━━━━━ TEXT DES DOKUMENTS
Die Tiere sitzen auf einem Kamm unterhalb der Bretterwandspitze fest.

© privat

Osttirol
11/28/2013

Ziegen auf 2.000 Meter: Versorgung gewährleistet

Tierbesitzer und Jagdleiter legten in unmittelbarer Nähe der Tiere Futter aus.

Die Versorgung von neun Ziegen und einem Schaf, die am Mittwoch von Tourengehern auf einem Kamm unterhalb der Bretterwandspitze im Gemeindegebiet von Matrei in Osttirol in einer Höhe von rund 2.000 Metern entdeckt worden sind und sich verstiegen haben dürften, ist laut dem Osttiroler Amtstierarzt sichergestellt: "Die Tiere haben derzeit Wasser in Form von Schnee und ausreichend Futter".

Um ihre Versorgung zu gewährleisten, hätten der Tierbesitzer und der Jagdleiter in unmittelbarer Nähe der Tiere Futter ausgelegt, hieß es in einer Aussendung des Landes am Freitag. Damit sollen sie auch aus dem Bereich der Bretterwand in den darunter liegenden Wald gelockt werden.
━━━━━━━━━━
━━━━━ BEREITGESTELLTES MATERIAL
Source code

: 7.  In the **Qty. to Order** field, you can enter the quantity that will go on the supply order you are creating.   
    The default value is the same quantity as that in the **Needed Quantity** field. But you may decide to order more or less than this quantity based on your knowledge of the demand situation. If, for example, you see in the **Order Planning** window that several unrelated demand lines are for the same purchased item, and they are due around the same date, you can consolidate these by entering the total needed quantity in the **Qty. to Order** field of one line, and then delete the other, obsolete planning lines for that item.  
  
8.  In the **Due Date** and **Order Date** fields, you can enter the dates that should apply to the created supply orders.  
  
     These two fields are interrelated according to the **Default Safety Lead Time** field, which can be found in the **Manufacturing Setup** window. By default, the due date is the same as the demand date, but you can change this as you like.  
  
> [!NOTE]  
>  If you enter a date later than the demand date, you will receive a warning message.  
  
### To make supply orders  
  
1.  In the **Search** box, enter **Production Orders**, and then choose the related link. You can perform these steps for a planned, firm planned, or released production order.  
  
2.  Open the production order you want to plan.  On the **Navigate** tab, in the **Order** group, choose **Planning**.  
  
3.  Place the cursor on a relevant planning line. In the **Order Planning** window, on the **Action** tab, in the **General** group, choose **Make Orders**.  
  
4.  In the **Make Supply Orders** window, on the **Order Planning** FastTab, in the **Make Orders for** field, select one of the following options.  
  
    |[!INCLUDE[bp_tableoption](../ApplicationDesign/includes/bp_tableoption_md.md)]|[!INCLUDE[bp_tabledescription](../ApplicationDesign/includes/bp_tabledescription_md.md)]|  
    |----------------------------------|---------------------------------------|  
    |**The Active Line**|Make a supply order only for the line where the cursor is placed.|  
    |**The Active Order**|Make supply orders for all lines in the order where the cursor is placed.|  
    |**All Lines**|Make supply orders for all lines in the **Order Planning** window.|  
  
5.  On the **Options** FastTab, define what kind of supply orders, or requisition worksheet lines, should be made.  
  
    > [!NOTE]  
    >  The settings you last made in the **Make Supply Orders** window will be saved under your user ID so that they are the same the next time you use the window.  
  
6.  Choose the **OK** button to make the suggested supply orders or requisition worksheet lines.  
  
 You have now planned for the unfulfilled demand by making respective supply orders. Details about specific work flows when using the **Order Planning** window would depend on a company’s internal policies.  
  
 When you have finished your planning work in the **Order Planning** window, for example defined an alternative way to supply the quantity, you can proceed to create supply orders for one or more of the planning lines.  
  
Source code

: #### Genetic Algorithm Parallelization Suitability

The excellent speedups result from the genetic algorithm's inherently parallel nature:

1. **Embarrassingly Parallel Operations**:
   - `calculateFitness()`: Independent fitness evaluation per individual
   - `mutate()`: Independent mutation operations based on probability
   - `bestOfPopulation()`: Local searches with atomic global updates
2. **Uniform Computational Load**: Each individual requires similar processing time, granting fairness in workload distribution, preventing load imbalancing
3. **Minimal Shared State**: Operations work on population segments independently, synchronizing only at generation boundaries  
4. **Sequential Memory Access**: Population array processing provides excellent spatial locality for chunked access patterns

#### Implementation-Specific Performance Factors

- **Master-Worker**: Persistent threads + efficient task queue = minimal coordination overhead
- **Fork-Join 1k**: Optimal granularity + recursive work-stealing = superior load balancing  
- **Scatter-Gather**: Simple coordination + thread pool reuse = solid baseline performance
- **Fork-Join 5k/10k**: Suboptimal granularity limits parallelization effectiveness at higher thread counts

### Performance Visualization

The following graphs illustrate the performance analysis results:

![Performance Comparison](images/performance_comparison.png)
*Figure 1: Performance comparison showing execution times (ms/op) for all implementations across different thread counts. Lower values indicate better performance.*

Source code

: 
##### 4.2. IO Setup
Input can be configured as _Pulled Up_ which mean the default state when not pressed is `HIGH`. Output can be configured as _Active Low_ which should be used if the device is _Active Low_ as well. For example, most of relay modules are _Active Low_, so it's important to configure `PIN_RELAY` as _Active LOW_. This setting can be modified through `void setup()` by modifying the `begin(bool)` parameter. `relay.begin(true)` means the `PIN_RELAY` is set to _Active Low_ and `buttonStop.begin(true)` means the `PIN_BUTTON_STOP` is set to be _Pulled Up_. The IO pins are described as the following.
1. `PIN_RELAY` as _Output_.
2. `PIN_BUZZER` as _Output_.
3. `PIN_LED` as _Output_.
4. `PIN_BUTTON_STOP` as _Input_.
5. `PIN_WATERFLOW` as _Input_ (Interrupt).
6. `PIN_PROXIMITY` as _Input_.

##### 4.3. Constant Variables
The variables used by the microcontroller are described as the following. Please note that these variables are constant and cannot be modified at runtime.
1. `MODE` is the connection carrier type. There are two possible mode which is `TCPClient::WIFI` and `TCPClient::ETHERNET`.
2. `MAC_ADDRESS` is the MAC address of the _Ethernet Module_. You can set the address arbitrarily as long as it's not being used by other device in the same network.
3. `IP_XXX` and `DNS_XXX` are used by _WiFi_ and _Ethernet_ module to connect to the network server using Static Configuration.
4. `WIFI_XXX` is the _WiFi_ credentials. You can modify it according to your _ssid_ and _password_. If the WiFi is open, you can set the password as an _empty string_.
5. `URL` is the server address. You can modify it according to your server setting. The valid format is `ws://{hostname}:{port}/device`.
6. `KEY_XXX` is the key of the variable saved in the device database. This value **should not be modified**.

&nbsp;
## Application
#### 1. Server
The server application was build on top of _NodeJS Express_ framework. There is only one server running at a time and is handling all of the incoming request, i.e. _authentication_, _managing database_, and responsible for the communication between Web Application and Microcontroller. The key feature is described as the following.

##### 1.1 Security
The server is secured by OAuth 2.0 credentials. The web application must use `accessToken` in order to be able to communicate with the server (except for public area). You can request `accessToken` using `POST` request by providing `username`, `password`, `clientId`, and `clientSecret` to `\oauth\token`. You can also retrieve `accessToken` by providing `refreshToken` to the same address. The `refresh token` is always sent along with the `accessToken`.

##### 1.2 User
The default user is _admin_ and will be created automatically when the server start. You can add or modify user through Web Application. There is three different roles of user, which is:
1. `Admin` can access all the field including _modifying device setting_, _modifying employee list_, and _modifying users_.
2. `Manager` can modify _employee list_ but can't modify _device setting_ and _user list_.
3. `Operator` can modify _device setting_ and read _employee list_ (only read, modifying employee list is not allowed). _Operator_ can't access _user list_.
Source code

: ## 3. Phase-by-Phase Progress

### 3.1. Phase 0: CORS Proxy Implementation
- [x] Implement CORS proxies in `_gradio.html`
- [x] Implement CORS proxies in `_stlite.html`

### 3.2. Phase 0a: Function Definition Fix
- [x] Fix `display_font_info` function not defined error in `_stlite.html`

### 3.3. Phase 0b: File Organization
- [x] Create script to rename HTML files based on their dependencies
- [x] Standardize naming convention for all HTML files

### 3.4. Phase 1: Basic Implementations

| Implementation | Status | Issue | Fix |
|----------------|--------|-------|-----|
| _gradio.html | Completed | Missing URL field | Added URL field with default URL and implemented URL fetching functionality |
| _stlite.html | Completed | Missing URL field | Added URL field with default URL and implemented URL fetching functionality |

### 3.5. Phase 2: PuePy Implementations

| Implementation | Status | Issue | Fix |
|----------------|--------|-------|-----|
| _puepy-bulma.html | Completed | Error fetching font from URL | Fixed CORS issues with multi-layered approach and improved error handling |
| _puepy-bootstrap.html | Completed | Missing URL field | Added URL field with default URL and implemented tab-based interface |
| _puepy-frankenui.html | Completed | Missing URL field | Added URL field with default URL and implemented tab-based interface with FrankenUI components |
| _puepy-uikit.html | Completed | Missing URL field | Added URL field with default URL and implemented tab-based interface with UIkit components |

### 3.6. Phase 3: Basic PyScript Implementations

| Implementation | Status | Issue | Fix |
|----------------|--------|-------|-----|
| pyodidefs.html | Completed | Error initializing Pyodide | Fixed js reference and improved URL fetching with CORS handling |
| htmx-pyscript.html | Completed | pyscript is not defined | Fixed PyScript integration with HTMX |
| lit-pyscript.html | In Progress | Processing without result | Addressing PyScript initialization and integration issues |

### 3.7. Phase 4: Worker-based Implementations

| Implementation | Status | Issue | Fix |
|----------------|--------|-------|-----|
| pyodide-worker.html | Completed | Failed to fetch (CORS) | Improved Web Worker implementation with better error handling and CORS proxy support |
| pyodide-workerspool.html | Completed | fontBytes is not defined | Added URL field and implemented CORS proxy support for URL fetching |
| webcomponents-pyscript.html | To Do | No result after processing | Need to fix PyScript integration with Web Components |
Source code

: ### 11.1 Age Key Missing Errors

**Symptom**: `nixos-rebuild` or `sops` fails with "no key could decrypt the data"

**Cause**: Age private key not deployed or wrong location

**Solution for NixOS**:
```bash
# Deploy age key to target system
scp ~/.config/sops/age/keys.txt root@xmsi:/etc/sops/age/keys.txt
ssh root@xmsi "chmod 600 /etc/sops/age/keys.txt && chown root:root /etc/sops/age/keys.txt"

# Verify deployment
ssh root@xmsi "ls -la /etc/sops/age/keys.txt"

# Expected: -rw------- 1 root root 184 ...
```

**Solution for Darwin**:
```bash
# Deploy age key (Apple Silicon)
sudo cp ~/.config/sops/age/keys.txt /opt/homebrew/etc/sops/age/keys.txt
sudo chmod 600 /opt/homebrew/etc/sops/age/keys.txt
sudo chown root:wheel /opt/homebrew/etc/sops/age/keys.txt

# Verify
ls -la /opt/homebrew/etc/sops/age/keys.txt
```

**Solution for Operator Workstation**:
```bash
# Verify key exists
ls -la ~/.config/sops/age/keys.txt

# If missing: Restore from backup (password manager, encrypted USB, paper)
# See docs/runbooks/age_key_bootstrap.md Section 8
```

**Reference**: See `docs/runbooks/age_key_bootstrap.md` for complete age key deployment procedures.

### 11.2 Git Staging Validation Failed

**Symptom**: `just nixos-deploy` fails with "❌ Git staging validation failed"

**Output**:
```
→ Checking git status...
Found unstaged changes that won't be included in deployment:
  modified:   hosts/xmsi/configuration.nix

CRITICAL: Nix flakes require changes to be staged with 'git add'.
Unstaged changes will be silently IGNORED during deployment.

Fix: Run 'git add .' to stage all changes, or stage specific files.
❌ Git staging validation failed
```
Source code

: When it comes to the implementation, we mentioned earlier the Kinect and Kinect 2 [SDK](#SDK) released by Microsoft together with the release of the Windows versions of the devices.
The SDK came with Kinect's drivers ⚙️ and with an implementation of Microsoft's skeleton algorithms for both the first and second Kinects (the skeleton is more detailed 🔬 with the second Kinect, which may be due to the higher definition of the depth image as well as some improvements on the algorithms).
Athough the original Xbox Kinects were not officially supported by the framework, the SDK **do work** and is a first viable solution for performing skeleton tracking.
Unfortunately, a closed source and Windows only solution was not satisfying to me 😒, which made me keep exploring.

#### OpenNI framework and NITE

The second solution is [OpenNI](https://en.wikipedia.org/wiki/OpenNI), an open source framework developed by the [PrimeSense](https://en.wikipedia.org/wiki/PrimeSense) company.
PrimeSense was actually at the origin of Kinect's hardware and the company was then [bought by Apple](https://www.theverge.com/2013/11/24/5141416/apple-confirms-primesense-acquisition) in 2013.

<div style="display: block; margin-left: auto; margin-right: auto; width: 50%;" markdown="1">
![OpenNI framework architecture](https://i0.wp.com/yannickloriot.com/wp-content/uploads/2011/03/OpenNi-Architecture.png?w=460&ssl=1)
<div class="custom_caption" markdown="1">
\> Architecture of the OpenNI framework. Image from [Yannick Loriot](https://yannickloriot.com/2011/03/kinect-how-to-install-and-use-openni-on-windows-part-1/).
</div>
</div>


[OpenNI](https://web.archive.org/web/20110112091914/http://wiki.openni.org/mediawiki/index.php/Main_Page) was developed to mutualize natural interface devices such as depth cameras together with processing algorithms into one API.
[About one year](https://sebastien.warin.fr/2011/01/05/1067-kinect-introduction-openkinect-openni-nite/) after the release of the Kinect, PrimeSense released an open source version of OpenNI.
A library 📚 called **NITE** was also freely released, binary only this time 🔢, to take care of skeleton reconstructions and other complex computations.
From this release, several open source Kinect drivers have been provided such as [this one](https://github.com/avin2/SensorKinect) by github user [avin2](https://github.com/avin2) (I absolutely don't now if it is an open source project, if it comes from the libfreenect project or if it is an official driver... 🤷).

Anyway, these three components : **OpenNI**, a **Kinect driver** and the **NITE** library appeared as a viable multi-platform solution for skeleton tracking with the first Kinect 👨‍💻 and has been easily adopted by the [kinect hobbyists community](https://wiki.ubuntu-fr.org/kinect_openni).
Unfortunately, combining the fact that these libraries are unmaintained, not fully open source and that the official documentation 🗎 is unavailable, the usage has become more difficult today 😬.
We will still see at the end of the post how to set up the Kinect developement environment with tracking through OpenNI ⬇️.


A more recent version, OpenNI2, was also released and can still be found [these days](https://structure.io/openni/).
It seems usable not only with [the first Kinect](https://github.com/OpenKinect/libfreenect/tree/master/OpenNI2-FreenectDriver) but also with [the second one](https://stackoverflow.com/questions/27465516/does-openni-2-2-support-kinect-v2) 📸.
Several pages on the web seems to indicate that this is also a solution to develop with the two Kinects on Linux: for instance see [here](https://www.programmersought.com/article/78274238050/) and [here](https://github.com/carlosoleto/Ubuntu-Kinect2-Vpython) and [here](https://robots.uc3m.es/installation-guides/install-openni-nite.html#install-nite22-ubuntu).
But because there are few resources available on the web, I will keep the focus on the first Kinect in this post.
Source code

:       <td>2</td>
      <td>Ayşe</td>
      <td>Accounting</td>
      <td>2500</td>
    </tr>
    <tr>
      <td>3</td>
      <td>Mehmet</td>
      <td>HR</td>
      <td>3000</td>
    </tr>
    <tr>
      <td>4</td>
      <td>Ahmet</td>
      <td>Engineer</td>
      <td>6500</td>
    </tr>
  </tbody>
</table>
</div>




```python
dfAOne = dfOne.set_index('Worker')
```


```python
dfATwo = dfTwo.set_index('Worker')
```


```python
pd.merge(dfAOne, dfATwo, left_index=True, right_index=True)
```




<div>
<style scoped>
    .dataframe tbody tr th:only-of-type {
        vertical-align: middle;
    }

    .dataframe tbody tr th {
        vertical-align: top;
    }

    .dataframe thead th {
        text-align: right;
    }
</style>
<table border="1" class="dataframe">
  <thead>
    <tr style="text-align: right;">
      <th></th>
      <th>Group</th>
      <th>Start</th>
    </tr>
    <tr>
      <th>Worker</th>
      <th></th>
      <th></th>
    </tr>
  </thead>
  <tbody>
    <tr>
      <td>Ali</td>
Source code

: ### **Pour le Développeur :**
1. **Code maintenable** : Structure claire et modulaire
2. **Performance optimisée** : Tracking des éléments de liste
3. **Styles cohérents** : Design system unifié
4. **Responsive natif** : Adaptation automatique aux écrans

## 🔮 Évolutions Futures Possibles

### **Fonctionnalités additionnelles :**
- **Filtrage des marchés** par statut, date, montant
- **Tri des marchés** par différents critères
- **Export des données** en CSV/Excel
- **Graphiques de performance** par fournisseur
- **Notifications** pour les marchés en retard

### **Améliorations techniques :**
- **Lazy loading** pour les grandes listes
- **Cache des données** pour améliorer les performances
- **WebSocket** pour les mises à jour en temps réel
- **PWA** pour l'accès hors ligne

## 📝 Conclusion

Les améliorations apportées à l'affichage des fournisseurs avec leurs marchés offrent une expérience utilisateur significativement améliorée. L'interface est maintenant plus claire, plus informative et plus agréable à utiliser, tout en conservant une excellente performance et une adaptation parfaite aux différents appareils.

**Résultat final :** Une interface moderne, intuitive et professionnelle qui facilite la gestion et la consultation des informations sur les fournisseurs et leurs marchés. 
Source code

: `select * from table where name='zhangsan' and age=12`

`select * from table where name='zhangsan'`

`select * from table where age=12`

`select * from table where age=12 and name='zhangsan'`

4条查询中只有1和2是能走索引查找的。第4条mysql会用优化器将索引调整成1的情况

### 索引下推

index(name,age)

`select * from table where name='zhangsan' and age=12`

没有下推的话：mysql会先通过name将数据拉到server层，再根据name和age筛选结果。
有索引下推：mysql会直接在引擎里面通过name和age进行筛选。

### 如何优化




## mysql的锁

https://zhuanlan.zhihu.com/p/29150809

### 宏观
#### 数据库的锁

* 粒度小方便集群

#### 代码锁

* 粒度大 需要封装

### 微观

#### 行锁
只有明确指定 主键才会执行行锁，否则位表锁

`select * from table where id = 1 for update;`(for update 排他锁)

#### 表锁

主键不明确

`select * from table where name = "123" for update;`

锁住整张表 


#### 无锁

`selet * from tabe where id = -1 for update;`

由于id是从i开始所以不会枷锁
━━━━━━━━━━
=== FRAGEN ZUR ÜBUNG ===
A – Wiederholen Sie die Meldung über die Ziegen an der Bretterwandspitze wortgetreu, und zwar alles von „Um ihre Versorgung“ bis hinunter zu „Wald gelockt werden.“.
B – Führen Sie die Meldung über die Ziegen an der Bretterwandspitze im Anschluss an ihren letzten Satz weiter.

=== LÖSUNGEN DER AUFGABEN ===
A –
Um ihre Versorgung zu gewährleisten, hätten der Tierbesitzer und der Jagdleiter in unmittelbarer Nähe der Tiere Futter ausgelegt, hieß es in einer Aussendung des Landes am Freitag. Damit sollen sie auch aus dem Bereich der Bretterwand in den darunter liegenden Wald gelockt werden.

B –
Amtstierarzt Vinzenz Guggenberger wollte nicht von einem "Tierdrama am Berg" sprechen: „Wenn sich das Wetter stabilisiert und sich die Schneedecke festigt, können die Tiere den Bereich Bretterwand selbstständig in Richtung des darunterliegenden Waldes verlassen“.

Eine Hubschrauberbergung werde nicht in Betracht gezogen, da die Tiere durch den Fluglärm in steileres und lawinengefährlicheres Gebiet flüchten könnten. Eine Bergung zu Fuß wäre laut fachlicher Expertise der Bergrettung und der Alpinpolizei bei den derzeitigen Verhältnissen zu gefährlich, hieß es.